### Raw data

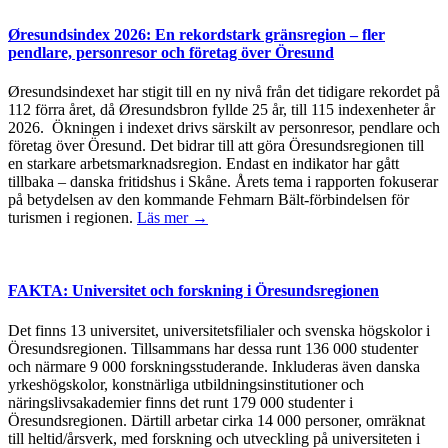
Øresundsindex 2026: En rekordstark gränsregion – fler
pendlare, personresor och företag över Öresund
Øresundsindexet har stigit till en ny nivå från det tidigare rekordet på
112 förra året, då Øresundsbron fyllde 25 år, till 115 indexenheter år
2026. Ökningen i indexet drivs särskilt av personresor, pendlare och
företag över Öresund. Det bidrar till att göra Öresundsregionen till
en starkare arbetsmarknadsregion. Endast en indikator har gått
tillbaka – danska fritidshus i Skåne. Årets tema i rapporten fokuserar
på betydelsen av den kommande Fehmarn Bält-förbindelsen för
turismen i regionen.
Läs mer →
FAKTA: Universitet och forskning i Öresundsregionen
Det finns 13 universitet, universitetsfilialer och svenska högskolor i
Öresundsregionen. Tillsammans har dessa runt 136 000 studenter
och närmare 9 000 forskningsstuderande. Inkluderas även danska
yrkeshögskolor, konstnärliga utbildningsinstitutioner och
näringslivsakademier finns det runt 179 000 studenter i
Öresundsregionen. Därtill arbetar cirka 14 000 personer, omräknat
till heltid/årsverk, med forskning och utveckling på universiteten i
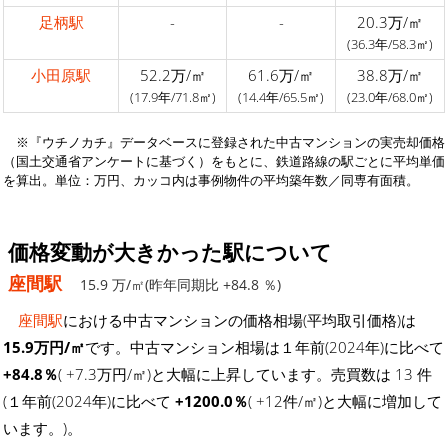
足柄駅
-
-
20.3万/㎡
(36.3年/58.3㎡)
小田原駅
52.2万/㎡
61.6万/㎡
38.8万/㎡
(17.9年/71.8㎡)
(14.4年/65.5㎡)
(23.0年/68.0㎡)
※『ウチノカチ』データベースに登録された中古マンションの実売却価格
（国土交通省アンケートに基づく）をもとに、鉄道路線の駅ごとに平均単価
を算出。単位：万円、カッコ内は事例物件の平均築年数／同専有面積。
価格変動が大きかった駅について
座間駅
15.9 万/㎡(昨年同期比 +84.8 ％)
座間駅
における中古マンションの価格相場(平均取引価格)は
15.9万円/㎡
です。中古マンション相場は１年前(2024年)に比べて
+84.8％
( +7.3万円/㎡)と大幅に上昇しています。売買数は 13 件
(１年前(2024年)に比べて
+1200.0％
( +12件/㎡)と大幅に増加して
います。)。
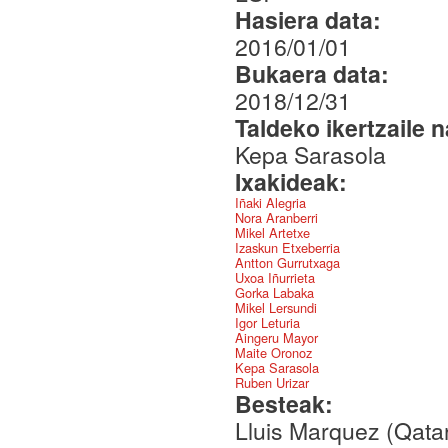
Hasiera data:
2016/01/01
Bukaera data:
2018/12/31
Taldeko ikertzaile 
Kepa Sarasola
Ixakideak:
Iñaki Alegria
Nora Aranberri
Mikel Artetxe
Izaskun Etxeberria
Antton Gurrutxaga
Uxoa Iñurrieta
Gorka Labaka
Mikel Lersundi
Igor Leturia
Aingeru Mayor
Maite Oronoz
Kepa Sarasola
Ruben Urizar
Besteak:
Lluis Marquez (Qata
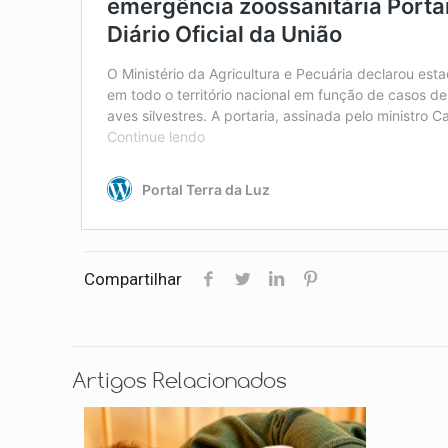
Compartilhar
Artigos Relacionados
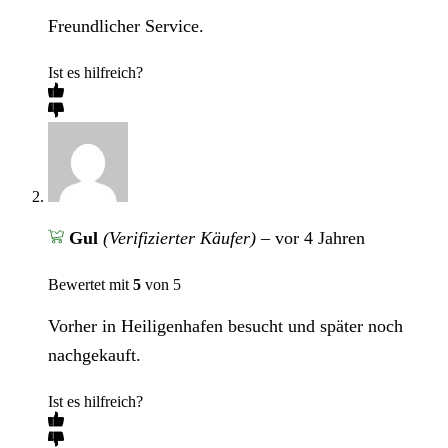
Freundlicher Service.
Ist es hilfreich?
Gul
(Verifizierter Käufer)
–
vor 4 Jahren
Bewertet mit
5
von 5
Vorher in Heiligenhafen besucht und später noch
nachgekauft.
Ist es hilfreich?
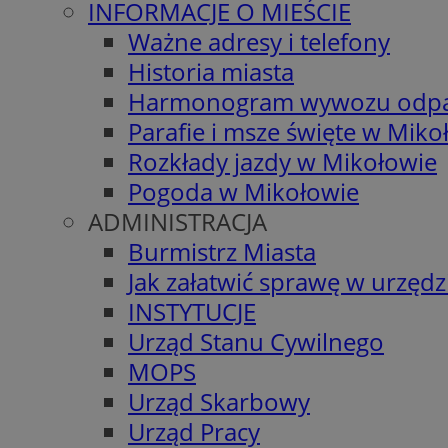
INFORMACJE O MIEŚCIE
Ważne adresy i telefony
Historia miasta
Harmonogram wywozu odp
Parafie i msze święte w Miko
Rozkłady jazdy w Mikołowie
Pogoda w Mikołowie
ADMINISTRACJA
Burmistrz Miasta
Jak załatwić sprawę w urzędz
INSTYTUCJE
Urząd Stanu Cywilnego
MOPS
Urząd Skarbowy
Urząd Pracy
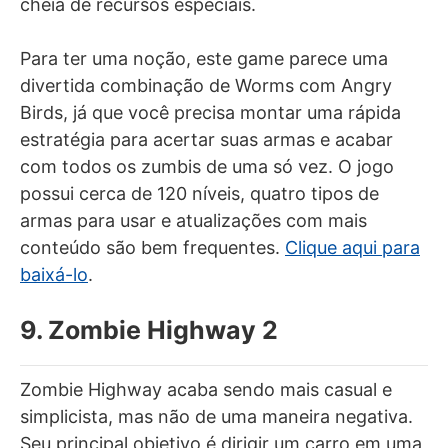
cheia de recursos especiais.
Para ter uma noção, este game parece uma
divertida combinação de Worms com Angry
Birds, já que você precisa montar uma rápida
estratégia para acertar suas armas e acabar
com todos os zumbis de uma só vez. O jogo
possui cerca de 120 níveis, quatro tipos de
armas para usar e atualizações com mais
conteúdo são bem frequentes.
Clique aqui para
baixá-lo
.
9. Zombie Highway 2
Zombie Highway acaba sendo mais casual e
simplicista, mas não de uma maneira negativa.
Seu principal objetivo é dirigir um carro em uma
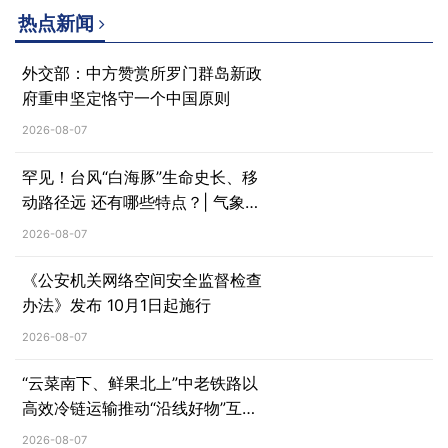
热点新闻
外交部：中方赞赏所罗门群岛新政
府重申坚定恪守一个中国原则
2026-08-07
罕见！台风“白海豚”生命史长、移
动路径远 还有哪些特点？| 气象科
普→
2026-08-07
《公安机关网络空间安全监督检查
办法》发布 10月1日起施行
2026-08-07
“云菜南下、鲜果北上”中老铁路以
高效冷链运输推动“沿线好物”互惠
流通
2026-08-07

### Activity
Restate the records above word for word. Skip every picture.

### Exercise result
Øresundsindex 2026: En rekordstark gränsregion – fler
pendlare, personresor och företag över Öresund
Øresundsindexet har stigit till en ny nivå från det tidigare rekordet på
112 förra året, då Øresundsbron fyllde 25 år, till 115 indexenheter år
2026. Ökningen i indexet drivs särskilt av personresor, pendlare och
företag över Öresund. Det bidrar till att göra Öresundsregionen till
en starkare arbetsmarknadsregion. Endast en indikator har gått
tillbaka – danska fritidshus i Skåne. Årets tema i rapporten fokuserar
på betydelsen av den kommande Fehmarn Bält-förbindelsen för
turismen i regionen.
Läs mer →
FAKTA: Universitet och forskning i Öresundsregionen
Det finns 13 universitet, universitetsfilialer och svenska högskolor i
Öresundsregionen. Tillsammans har dessa runt 136 000 studenter
och närmare 9 000 forskningsstuderande. Inkluderas även danska
yrkeshögskolor, konstnärliga utbildningsinstitutioner och
näringslivsakademier finns det runt 179 000 studenter i
Öresundsregionen. Därtill arbetar cirka 14 000 personer, omräknat
till heltid/årsverk, med forskning och utveckling på universiteten i
足柄駅
-
-
20.3万/㎡
(36.3年/58.3㎡)
小田原駅
52.2万/㎡
61.6万/㎡
38.8万/㎡
(17.9年/71.8㎡)
(14.4年/65.5㎡)
(23.0年/68.0㎡)
※『ウチノカチ』データベースに登録された中古マンションの実売却価格
（国土交通省アンケートに基づく）をもとに、鉄道路線の駅ごとに平均単価
を算出。単位：万円、カッコ内は事例物件の平均築年数／同専有面積。
価格変動が大きかった駅について
座間駅
15.9 万/㎡(昨年同期比 +84.8 ％)
座間駅
における中古マンションの価格相場(平均取引価格)は
15.9万円/㎡
です。中古マンション相場は１年前(2024年)に比べて
+84.8％
( +7.3万円/㎡)と大幅に上昇しています。売買数は 13 件
(１年前(2024年)に比べて
+1200.0％
( +12件/㎡)と大幅に増加して
います。)。
Hasiera data:
2016/01/01
Bukaera data:
2018/12/31
Taldeko ikertzaile 
Kepa Sarasola
Ixakideak:
Iñaki Alegria
Nora Aranberri
Mikel Artetxe
Izaskun Etxeberria
Antton Gurrutxaga
Uxoa Iñurrieta
Gorka Labaka
Mikel Lersundi
Igor Leturia
Aingeru Mayor
Maite Oronoz
Kepa Sarasola
Ruben Urizar
Besteak:
Lluis Marquez (Qata
Compartilhar
Artigos Relacionados
Freundlicher Service.
Ist es hilfreich?
Gul
(Verifizierter Käufer)
–
vor 4 Jahren
Bewertet mit
5
von 5
Vorher in Heiligenhafen besucht und später noch
nachgekauft.
Ist es hilfreich?
INFORMACJE O MIEŚCIE
Ważne adresy i telefony
Historia miasta
Harmonogram wywozu odp
Parafie i msze święte w Miko
Rozkłady jazdy w Mikołowie
Pogoda w Mikołowie
ADMINISTRACJA
Burmistrz Miasta
Jak załatwić sprawę w urzędz
INSTYTUCJE
Urząd Stanu Cywilnego
MOPS
Urząd Skarbowy
Urząd Pracy
cheia de recursos especiais.
Para ter uma noção, este game parece uma
divertida combinação de Worms com Angry
Birds, já que você precisa montar uma rápida
estratégia para acertar suas armas e acabar
com todos os zumbis de uma só vez. O jogo
possui cerca de 120 níveis, quatro tipos de
armas para usar e atualizações com mais
conteúdo são bem frequentes.
Clique aqui para
baixá-lo
.
9. Zombie Highway 2
Zombie Highway acaba sendo mais casual e
simplicista, mas não de uma maneira negativa.
Seu principal objetivo é dirigir um carro em uma
热点新闻
外交部：中方赞赏所罗门群岛新政
府重申坚定恪守一个中国原则
2026-08-07
罕见！台风“白海豚”生命史长、移
动路径远 还有哪些特点？| 气象科
普→
2026-08-07
《公安机关网络空间安全监督检查
办法》发布 10月1日起施行
2026-08-07
“云菜南下、鲜果北上”中老铁路以
高效冷链运输推动“沿线好物”互惠
流通
2026-08-07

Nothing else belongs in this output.